Há pelo menos 36 anos que buscava nos livros, textos, falas, fatos e nas terapias algo que me definisse. Talvez tenha encontrado algumas definições, mas nada que fosse tão clara como constatei na última semana. Sempre fui vista como a pequena, sensível e frágil, e tudo bem (ou não). Porém, o que mais me instigava é que no fundo no fundo eu não me via daquele jeito.

Foi quando vivi uma experiência única: internamento da minha filha. Foram 11 dias que pude contemplar de forma muito silenciosa o meu eu. O que estava ali guardado e que os dias loucos daqui de fora não me deixava enxergar. Pude notar uma Polyanna madura, segura e resiliente. Fui virada de cabeça para baixo, num lugar nada clichê e no meio do caos. Há quem queira fugir do caos, já eu tenho uma ligação forte e intimista com eles. Foi lá que pude me contemplar e me aplaudir. Não teve flores, nem luzes reluzentes e tão pouco aplausos. Houve, apenas, uma escuridão, um silêncio ensurdecedor e meu corpo vulnerável.

Ops! RESILIENTE! É isso.

Essa é foi a virada de chave. Olhar para trás e perceber que teve inúmeros momentos difíceis e que nenhum pirei, só prova o meu ser resiliente. Mas o mais louco de tudo é que nunca me vi dessa forma. Nem cheguei perto. As definições externas influenciaram para eu achar que era tantas outras coisas, menos uma mulher forte. É a percepção que temos da gente que muda o jogo. Ali, estava com um grande espelho a minha frente e que tinha total liberdade de me ver de forma real sem definições externas. 

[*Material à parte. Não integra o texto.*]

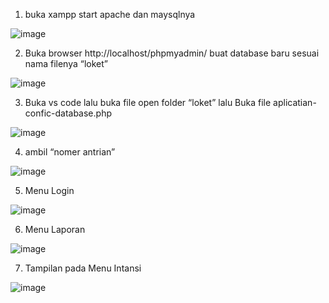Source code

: 1. buka xampp start apache dan maysqlnya

![image](https://user-images.githubusercontent.com/56198396/126873321-c11e28e5-12e4-4071-93c2-2d05405a4f31.png)

2. Buka browser http://localhost/phpmyadmin/ buat database baru sesuai nama filenya
“loket”

![image](https://user-images.githubusercontent.com/56198396/126873347-79a535ad-99c3-4827-a2ea-3b6548121e02.png)

3. Buka vs code lalu buka file open folder “loket” lalu Buka file aplicatian-confic-database.php

![image](https://user-images.githubusercontent.com/56198396/126873370-6b619b6c-05a0-477f-b478-cda9795bbf29.png)

4. ambil “nomer antrian”

![image](https://user-images.githubusercontent.com/56198396/126873389-570abb37-89d3-463b-9fcd-2c12dbe48bc9.png)

5. Menu Login

![image](https://user-images.githubusercontent.com/56198396/126873403-2a48fe36-8d02-4166-b27e-ad2ff0d86317.png)

6. Menu Laporan

![image](https://user-images.githubusercontent.com/56198396/126873420-34758ff0-aed3-41f1-938b-d74c6786de58.png)

7. Tampilan pada Menu Intansi

![image](https://user-images.githubusercontent.com/56198396/126873439-877be736-8022-4781-92d0-f82c438cd9f6.png)
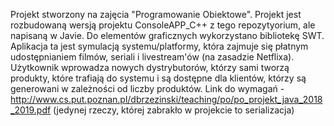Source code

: Projekt stworzony na zajęcia "Programowanie Obiektowe".
Projekt jest rozbudowaną wersją projektu ConsoleAPP_C++ z tego repozytyorium, ale napisaną w Javie. Do elementów graficznych wykorzystano bibliotekę SWT.
Aplikacja ta jest symulacją systemu/platformy, która zajmuje się płatnym udostępnianiem filmów, seriali i livestream'ów (na zasadzie Netflixa).
Użytkownik wprowadza nowych dystrybutorów, którzy sami tworzą produkty, które trafiają do systemu i są dostępne dla klientów, którzy są generowani w zależności od liczby produktów.
Link do wymagań - http://www.cs.put.poznan.pl/dbrzezinski/teaching/po/po_projekt_java_2018_2019.pdf (jedynej rzeczy, której zabrakło w projekcie to serializacja)
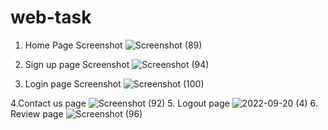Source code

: # web-task

1. Home Page Screenshot
![Screenshot (89)](https://user-images.githubusercontent.com/113969133/191260806-1ef99f70-f3e1-4142-9cd0-461dc164a28c.png)

2. Sign up page Screenshot 
   ![Screenshot (94)](https://user-images.githubusercontent.com/113969133/191261696-06df644c-fa20-42e7-b84d-c2cc3c49c95f.png)
3. Login page  Screenshot
  ![Screenshot (100)](https://user-images.githubusercontent.com/113969133/191262258-51f478e0-6208-4f21-915a-2aa0217cb6a0.png)
 
 4.Contact us page
   ![Screenshot (92)](https://user-images.githubusercontent.com/113969133/191261418-86705bfd-4bd9-42ed-b479-592f231f4ca9.png)
5. Logout page 
   ![2022-09-20 (4)](https://user-images.githubusercontent.com/113969133/191262772-2af487be-17aa-45a8-8d86-3235d76077b8.png)
6. Review page
  ![Screenshot (96)](https://user-images.githubusercontent.com/113969133/191263004-b48fe6c4-9a09-4821-b3ba-686d5448ed4f.png)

É verdade que decolei sem saber a hora do pouso ou se haveria pouso, mas o bacana disso tudo foi me deparar com a Polyanna madura e ciente do que é. Viveria um milhão de vezes experiências similares, mas preciso me recompor e abraçar essa que tanto esteve comigo nesse tempo.

Pode parecer uma grande bobagem vir aqui escrever sobre isso, mas prefiro seguir a fala de Annie Ernaux e colocar em prática: "Ter vivido uma coisa, qualquer que seja, dá o direito imprescritível de escrevê-la".